- Task 1
In the interview, who does the national controller work in a pair with?
- Task 2
Continue the interview about the national controller position from where it stops.

- Text for analysis

Thus, you can only be the National Controller at major events. I personally worked in this position at the European University Championships in Olomouc in 2019.

What does the position of national controller entail?

It is necessary to say that I am not working alone but in a pair with Roman Zbranek. Currently, we are most often in contact with Daniel Wolf as the sports director, before whom we oppose the concept of arenas and tracks, but we also help with bulletins, check the suitability of controls and subsequently their placement. After our job is done, only then does everything go to the Advisers for the final approval.

Does anything specifically about this position bring you joy?

I have a philosophy that every human being is inherently selfish and does everything primarily for its own well-being. If someone else benefits from such an activity, it’s a bonus. Personally, my main concern is to learn something new in this position. Secondly, it’s about social satisfaction from good cooperation. I think we have a very well-functioning team of organizers, led by Jan Picek and Daniel Wolf, and it’s a pleasure to work with them.

When I see a list of your activities, is there anything you ever wouldn’t do?

Definitely marketing, competition promotion and bookkeeping for it. Fortunately, none of these relate to the position of national controller.

What else awaits you before the WOC itself?

- Collected data entries

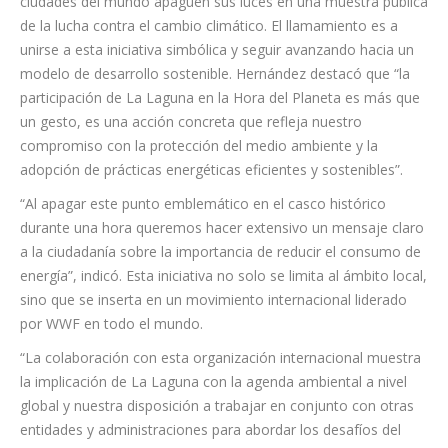
los Objetivos de Desarrollo Sostenible para promover un
consumo responsable de energía y concienciar sobre la
importancia del ahorro energético.
Esta iniciativa mundial busca que millones de personas y
ciudades del mundo apaguen sus luces en una muestra pública
de la lucha contra el cambio climático. El llamamiento es a
unirse a esta iniciativa simbólica y seguir avanzando hacia un
modelo de desarrollo sostenible. Hernández destacó que “la
participación de La Laguna en la Hora del Planeta es más que
un gesto, es una acción concreta que refleja nuestro
compromiso con la protección del medio ambiente y la
adopción de prácticas energéticas eficientes y sostenibles”.
“Al apagar este punto emblemático en el casco histórico
durante una hora queremos hacer extensivo un mensaje claro
a la ciudadanía sobre la importancia de reducir el consumo de
energía”, indicó. Esta iniciativa no solo se limita al ámbito local,
sino que se inserta en un movimiento internacional liderado
por WWF en todo el mundo.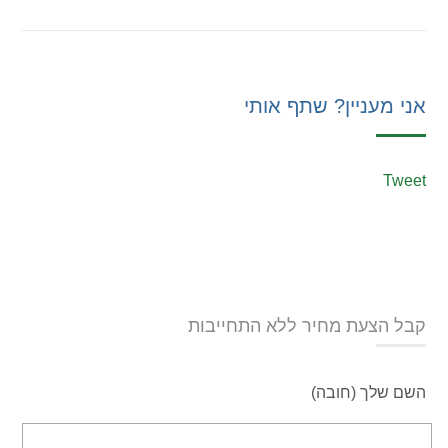
אני מעניין? שתף אותי
Tweet
קבל הצעת מחיר ללא התחייבות
השם שלך (חובה)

- Exercise answer 1
Roman Zbranek.

- Exercise answer 2
Currently, the most important thing was reopening training possibilities. We are also working on Bulletin 3, which must be issued 3 months before the WOC, and in April a team of IOF Advisers should arrive and make a final check before competitions. Once entries will be closed, it will be necessary to draw competitors into groups, to prepare meetings for team officials, which this time will be fully online. Therefore, it is necessary to run heavy-load tests of our technical capabilities. Due to the fact that the Euromeeting has been canceled, other test races should be prepared in order to properly test SportIdent and a backup time-keeping system. Selection races could be an ideal opportunity here. This will be followed by Bulletin 4, which must be published in the week before the WOC. Then we’ll all just keep our fingers crossed.

To what extent does Covid-19 complicate your work?

The main burden is that it is not possible to predict what the situation will be at the time of the WOC, so it is always necessary to react to the current regulations. In addition to the already mentioned online meetings for the team officials, it will probably be necessary for participants and organizers to take a PCR test every 5 days. We all hope that the situation will improve significantly. In the most extreme case, however, it would be necessary to organize the WOC without spectators, who are the pulse of the entire event and bring an unforgettable atmosphere.

Let’s think positive… Is there something you or the team of organizers can really be proud of?

Unfortunately, I have a rather gloomy outlook due to the fact that all the races where I was supposed to be a National Controller or Adviser over the last year have been canceled. Maybe I should resign 🙂

But seriously, from my position, I can see how much work has been done behind the cancelled Euromeeting, from area mapping the premises to course setting. Unfortunately, we did not have the opportunity to use any of this, and therefore we have nothing to be proud of.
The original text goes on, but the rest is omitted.